Ekrem İmamoğlu! İban gönder de ödeyelim şu borcu!

"Dil yumuşak olduğu için ömür boyunca kalır, diş sert olduğu için dökülür" demiş Budha

"Üslubul beyan, aynıyla insan"demiş atalarımız da.

27 Mart 1994'te belediye başkanı seçildi Cumhurbaşkanımız Recep Tayyip Erdoğan. Kasımpaşa'dan çıkmış orta halli bir ailenin gecekonduda büyümüş çocuğu. Karşısındakilere bir bakalım: İlhan Kesici, Zülfü Livaneli, Bedrettin Dalan Hepsinin varlığı Tayyip beyi dişiyle sürükleyecek kadar. Lakin halk, Tayyip Beye sadaka olsun diye değil bizi o anlar, bizi yönetsin diye oy verdi ve Şehrül Emin-i İstanbul yaptı. İstanbul'un akmayan suyunu akıtsın veya çamur akan suyunu temizlesin diye. Sokaklarını çamurdan kurtarsın diye.

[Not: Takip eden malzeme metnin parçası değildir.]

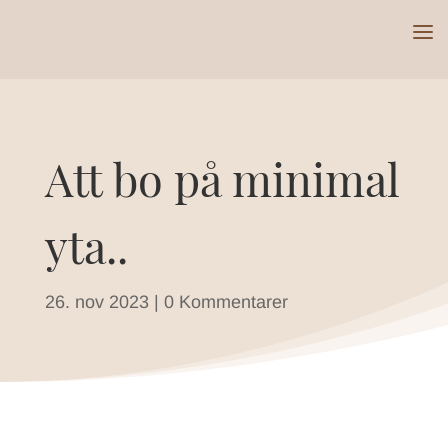
Att bo på minimal
yta..
26. nov 2023
|
0 Kommentarer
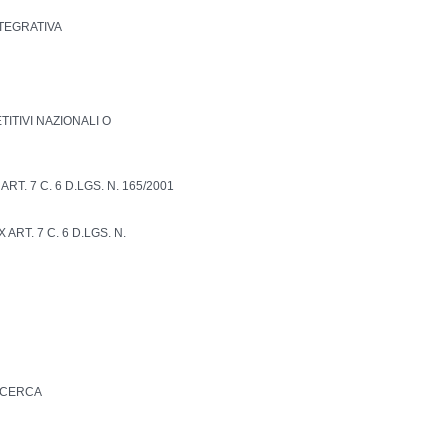
NTEGRATIVA
TITIVI NAZIONALI O
RT. 7 C. 6 D.LGS. N. 165/2001
ART. 7 C. 6 D.LGS. N.
ICERCA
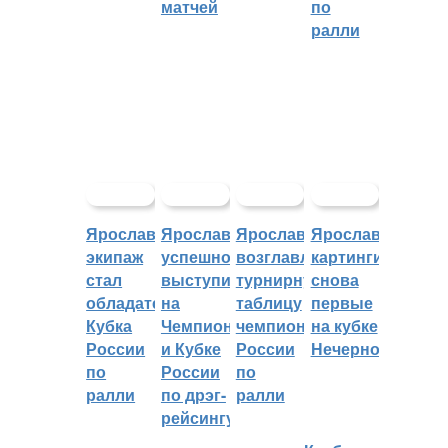
матчей
по
ралли
Ярославский
Ярославцы
Ярославцы
Ярославские
экипаж
успешно
возглавляют
картингисты
стал
выступили
турнирную
снова
обладателем
на
таблицу
первые
Кубка
Чемпионате
чемпионата
на кубке
России
и Кубке
России
Нечерноземья
по
России
по
ралли
по дрэг-
ралли
рейсингу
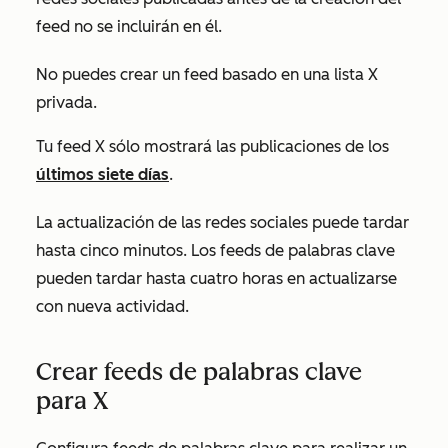
feed no se incluirán en él.
No puedes crear un feed basado en una lista X
privada.
Tu feed X sólo mostrará las publicaciones de los
últimos siete días
.
La actualización de las redes sociales puede tardar
hasta cinco minutos. Los feeds de palabras clave
pueden tardar hasta cuatro horas en actualizarse
con nueva actividad.
Crear feeds de palabras clave
para X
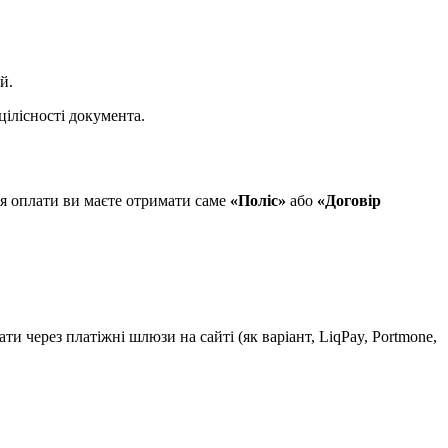
й.
ілісності документа.
ля оплати ви маєте отримати саме
«Поліс»
або
«Договір
 через платіжні шлюзи на сайті (як варіант, LiqPay, Portmone,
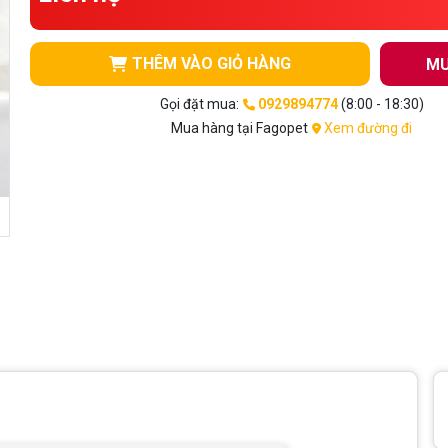
THÊM VÀO GIỎ HÀNG
MU
Gọi đặt mua:
0929894774
(8:00 - 18:30)
Mua hàng tại Fagopet
Xem đường đi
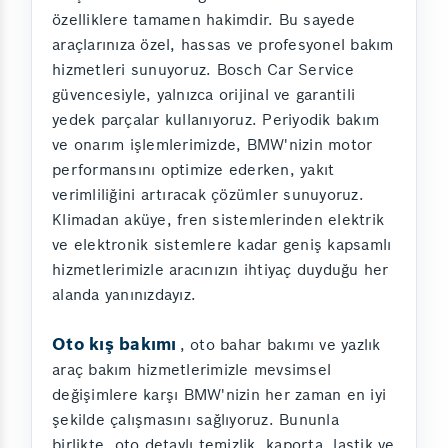
özelliklere tamamen hakimdir. Bu sayede
araçlarınıza özel, hassas ve profesyonel bakım
hizmetleri sunuyoruz. Bosch Car Service
güvencesiyle, yalnızca orijinal ve garantili
yedek parçalar kullanıyoruz. Periyodik bakım
ve onarım işlemlerimizde, BMW'nizin motor
performansını optimize ederken, yakıt
verimliliğini artıracak çözümler sunuyoruz.
Klimadan aküye, fren sistemlerinden elektrik
ve elektronik sistemlere kadar geniş kapsamlı
hizmetlerimizle aracınızın ihtiyaç duyduğu her
alanda yanınızdayız.
Oto kış bakımı
, oto bahar bakımı ve yazlık
araç bakım hizmetlerimizle mevsimsel
değişimlere karşı BMW'nizin her zaman en iyi
şekilde çalışmasını sağlıyoruz. Bununla
birlikte, oto detaylı temizlik, kaporta, lastik ve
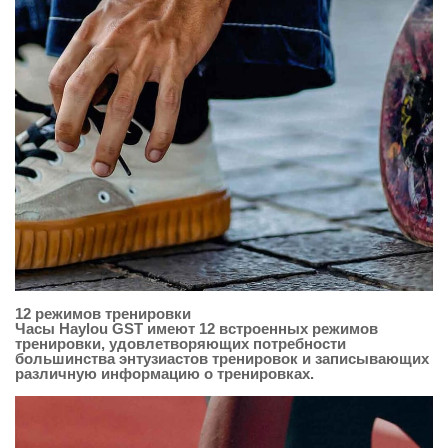
12 режимов тренировки
Часы Haylou GST имеют 12 встроенных режимов
тренировки, удовлетворяющих потребности
большинства энтузиастов тренировок и записывающих
различную информацию о тренировках.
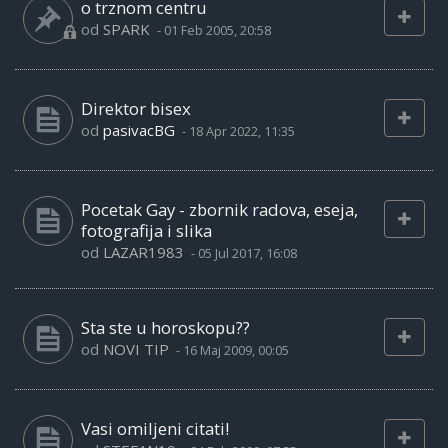
o trznom centru
od
SPARK
-
01 Feb 2005, 20:58
Direktor bisex
od
pasivacBG
-
18 Apr 2022, 11:35
Pocetak Gay - zbornik radova, eseja,
fotografija i slika
od
LAZAR1983
-
05 Jul 2017, 16:08
Sta ste u horoskopu??
od
NOVI TIP
-
16 Maj 2009, 00:05
Vasi omiljeni citati!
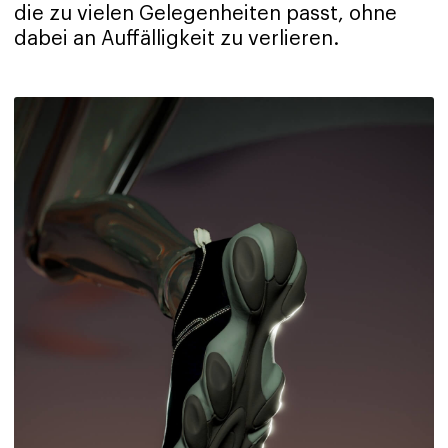
die zu vielen Gelegenheiten passt, ohne
dabei an Auffälligkeit zu verlieren.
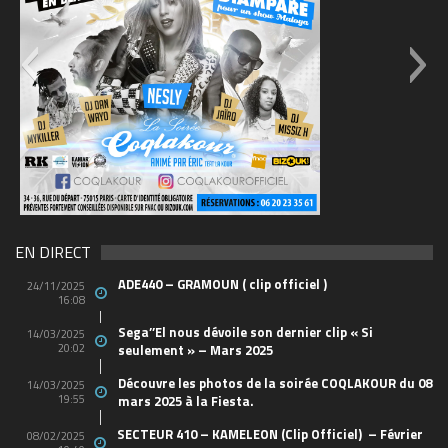
69570155_10157394548208150_465733263449653
(1)
EN DIRECT
ADE440 – GRAMOUN ( clip officiel )
24/11/2025
16:08
Sega’’El nous dévoile son dernier clip « Si
14/03/2025
20:02
seulement » – Mars 2025
Découvre les photos de la soirée COQLAKOUR du 08
14/03/2025
19:55
mars 2025 à la Fiesta.
SECTEUR 410 – KAMELEON (Clip Officiel) – Février
08/02/2025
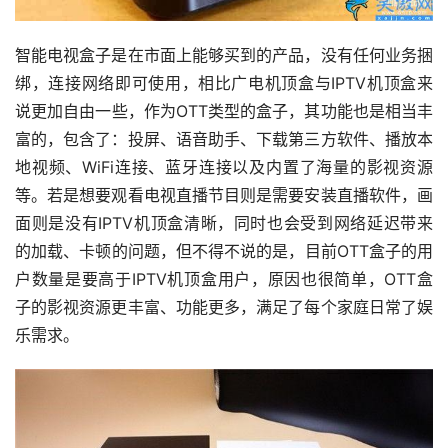
智能电视盒子是在市面上能够买到的产品，没有任何业务捆
绑，连接网络即可使用，相比广电机顶盒与IPTV机顶盒来
说更加自由一些，作为OTT类型的盒子，其功能也是相当丰
富的，包含了：投屏、语音助手、下载第三方软件、播放本
地视频、WiFi连接、蓝牙连接以及内置了海量的影视资源
等。若是想要观看电视直播节目则是需要安装直播软件，画
面则是没有IPTV机顶盒清晰，同时也会受到网络延迟带来
的加载、卡顿的问题，但不得不说的是，目前OTT盒子的用
户数量是要高于IPTV机顶盒用户，原因也很简单，OTT盒
子的影视资源更丰富、功能更多，满足了每个家庭日常了娱
乐需求。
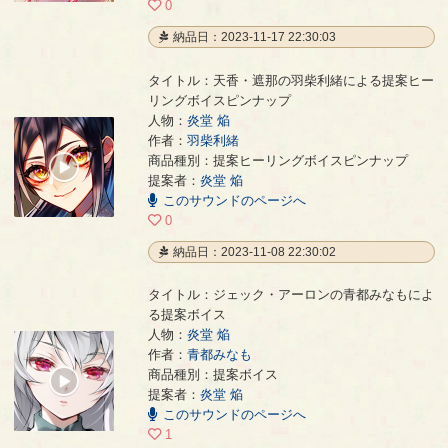
0
納品日：2023-11-17 22:30:03
タイトル：天香・遮那の羽柴利緒による提案ヒー
リングボイスピンナップ
人物：
炎堂 焔
作者：
羽柴利緒
天香・遮那の羽柴利緒による提案ヒーリングボイスピンナップ
- 羽柴利緒
商品種別：提案ヒーリングボイスピンナップ
00:00
提案者：
炎堂 焔
/
01:33
このサウンドのページへ
0
納品日：2023-11-08 22:30:02
タイトル：ジェック・アーロンの青都みなもによ
る提案ボイス
人物：
炎堂 焔
作者：
青都みなも
ジェック・アーロンの青都みなもによる提案ボイス
- 青都みなも
商品種別：提案ボイス
00:00
提案者：
炎堂 焔
/
00:01
このサウンドのページへ
1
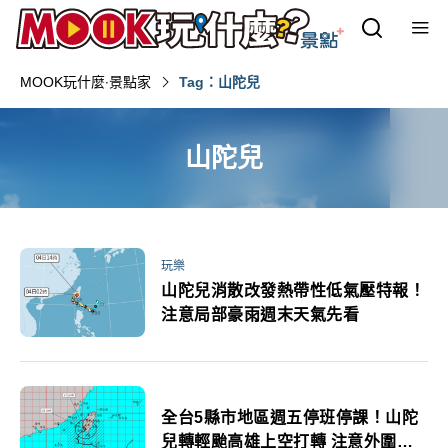
MOOK玩什麼‧景點家
Tag：山陀兒
山陀兒
玩樂
山陀兒消散改發熱帶性低氣壓特報！
注意局部豪雨週末天氣先看
全台5縣市地區週五停班停課！山陀
兒轉輕颱高雄上空打轉 注意外圍環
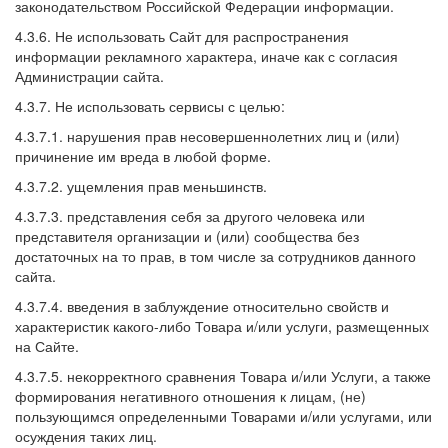
законодательством Российской Федерации информации.
4.3.6. Не использовать Сайт для распространения
информации рекламного характера, иначе как с согласия
Администрации сайта.
4.3.7. Не использовать сервисы с целью:
4.3.7.1. нарушения прав несовершеннолетних лиц и (или)
причинение им вреда в любой форме.
4.3.7.2. ущемления прав меньшинств.
4.3.7.3. представления себя за другого человека или
представителя организации и (или) сообщества без
достаточных на то прав, в том числе за сотрудников данного
сайта.
4.3.7.4. введения в заблуждение относительно свойств и
характеристик какого-либо Товара и/или услуги, размещенных
на Сайте.
4.3.7.5. некорректного сравнения Товара и/или Услуги, а также
формирования негативного отношения к лицам, (не)
пользующимся определенными Товарами и/или услугами, или
осуждения таких лиц.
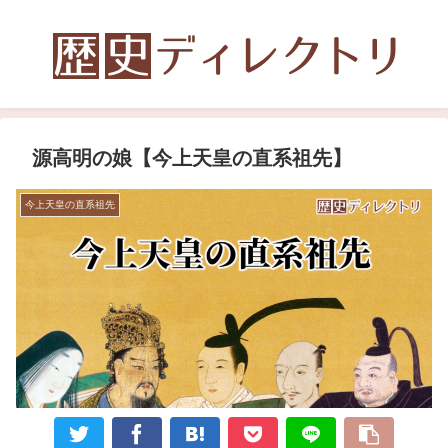
源高明の娘【今上天皇の直系祖先】
今上天皇の直系祖先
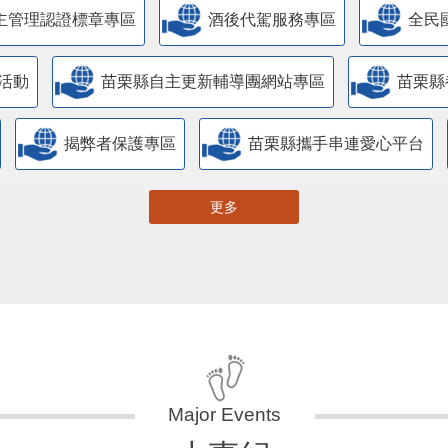
主管理認證標章專區
酒後代駕服務專區
全民
活動
苗栗縣自主更新輔導團網站專區
苗栗縣
揭弊者保護專區
苗栗縣攜手串連愛心平台
更多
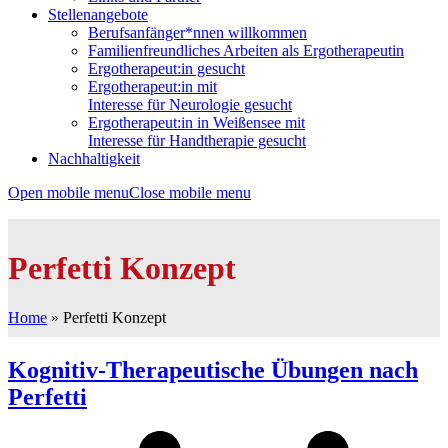
Stellenangebote
Berufsanfänger*nnen willkommen
Familienfreundliches Arbeiten als Ergotherapeutin
Ergotherapeut:in gesucht
Ergotherapeut:in mit
Interesse für Neurologie gesucht
Ergotherapeut:in in Weißensee mit
Interesse für Handtherapie gesucht
Nachhaltigkeit
Open mobile menu
Close mobile menu
Perfetti Konzept
Home
»
Perfetti Konzept
Kognitiv-Therapeutische Übungen nach
Perfetti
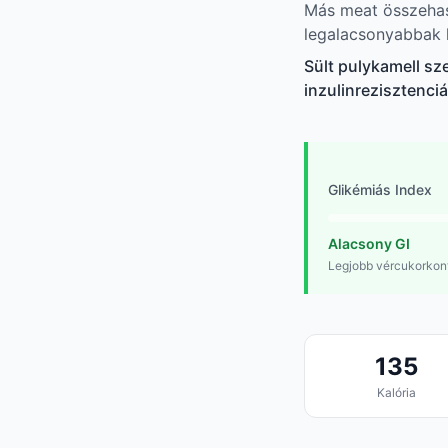
Más meat összehaso
legalacsonyabbak k
Sült pulykamell sz
inzulinrezisztenci
Glikémiás Index
Alacsony GI
Legjobb vércukorkont
135
Kalória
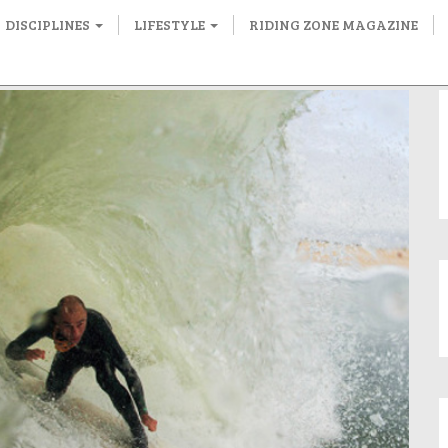
DISCIPLINES
LIFESTYLE
RIDING ZONE MAGAZINE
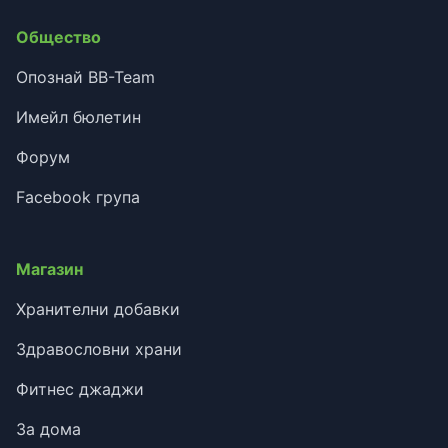
Общество
Опознай BB-Team
Имейл бюлетин
Форум
Facebook група
Магазин
Хранителни добавки
Здравословни храни
Фитнес джаджи
За дома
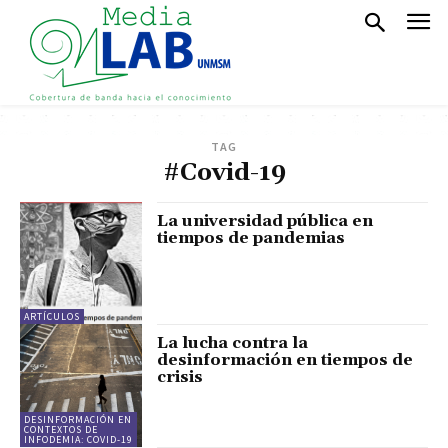
TAG
#Covid-19
La universidad pública en
tiempos de pandemias
ARTÍCULOS
La lucha contra la
desinformación en tiempos de
crisis
DESINFORMACIÓN EN
CONTEXTOS DE
INFODEMIA: COVID-19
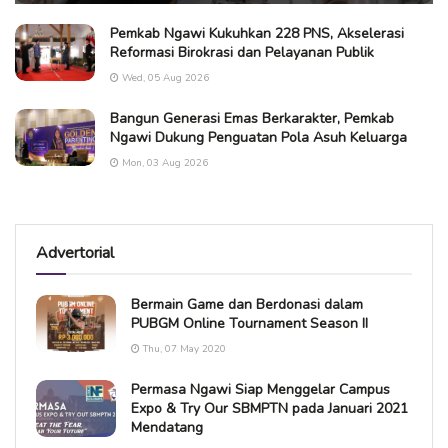
Pemkab Ngawi Kukuhkan 228 PNS, Akselerasi
Reformasi Birokrasi dan Pelayanan Publik
Wed, 05 Aug 2026
Bangun Generasi Emas Berkarakter, Pemkab
Ngawi Dukung Penguatan Pola Asuh Keluarga
Mon, 03 Aug 2026
Advertorial
Bermain Game dan Berdonasi dalam
PUBGM Online Tournament Season II
Thu, 07 May 2020
Permasa Ngawi Siap Menggelar Campus
Expo & Try Our SBMPTN pada Januari 2021
Mendatang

Yaptı mı En güzel şekliyle.

Peki, o tarihlerde Ekrem İmamoğlu ne iş yapıyormuş Lokanta işletiyormuş.

Yemek, köfte işi.

Olur, olabilir; helalinden kazanıyorsa bundan daha güzel ne olabilir

Bir gün Tayyip Erdoğan lokantasına uğramış. Köfte yemiş.

Aman ne kadar onurlanmıştır İmamoğlu. Gururlanmıştır. Hatta "lokantamıza yemeğe gelen ünlüler"diye bir köşe açmış ve orada Tayyip Erdoğan'ı başköşeye yerleştirip reklam bile yapmıştır. Kapıda karşılamış, ellerini oğuştura oğuştura uğurlamıştır bile. Gülücükler dağıtarak.

Bunlarda anormallik yok.

Anormallik şurada: Şimdi anlıyoruz ki İmamoğlu bu ziyareti çokça kullanmıştır! "Sık sık bana gelir, köfte yerdi. Hatta laf aramızda para da almıyordum"demiştir.

Demediğine inanmıyorum bu çiğliğinden sonra.

Şeyh Sadi ne güzel söyler: "Cömertin ikramı şifa, cimrinin ikramı derttir" diye. Meğer o köfteleri, bir gün seksen beş milyonun önünde Tayyip Beyi kendince köşeye sıkıştırmak için ipe dizmiş. Ve utanmadan, onurlu bir adama yakışmayacak seviyede "Köfte yedi, para almadım ondan" demiş.

Devamı ise daha çirkin: "Hayat boyu o borcu ödeyemeyecek!"

Aynen böyle.

Oooo. Vay senin köften de batsın, sen de bat.

Hayatı boyu ödeyemeyecek!

Para aldı-almadı tartışması bir yana..

Geçekten almadığını varsayalım..

Bre ne diye para almadın Recep Tayyip Erdoğan tanınan birisi olmasaydı, senin lokantana gelmesi üzerinden reklam yapmayacak olsaydın yine de para almayacak mıydın Mutlaka alacaktın.

Tayyip Erdoğan'ın o gün verecek parası yok muydu Verebilecek gücü yok muydu

O tarihte niye almadın

Demek ki sende bir puştluk var! Düşünce ve niyetlerinde bir bit yeniği var ki almadın. Demek daha sonra kullanırım diye düşünerek para almadın..

Demek sen lokantana gelen müşterine hem yemek satıyor hem lokmalarını sayıyorsun. Buna "camgöz"lük denmez mi

Eskiden Bağdat'ta bir adam elinde küçük bir kutuyla bir kuyumcuya girmiş.Şu elimdekini altınlarla tartar mısın

Kuyumcu tartmaya başlamış. Biraz altın, biraz daha, az daha, dükkândaki tüm altınlar! Yok, o küçük kutu altınları yine de bastırıyormuş.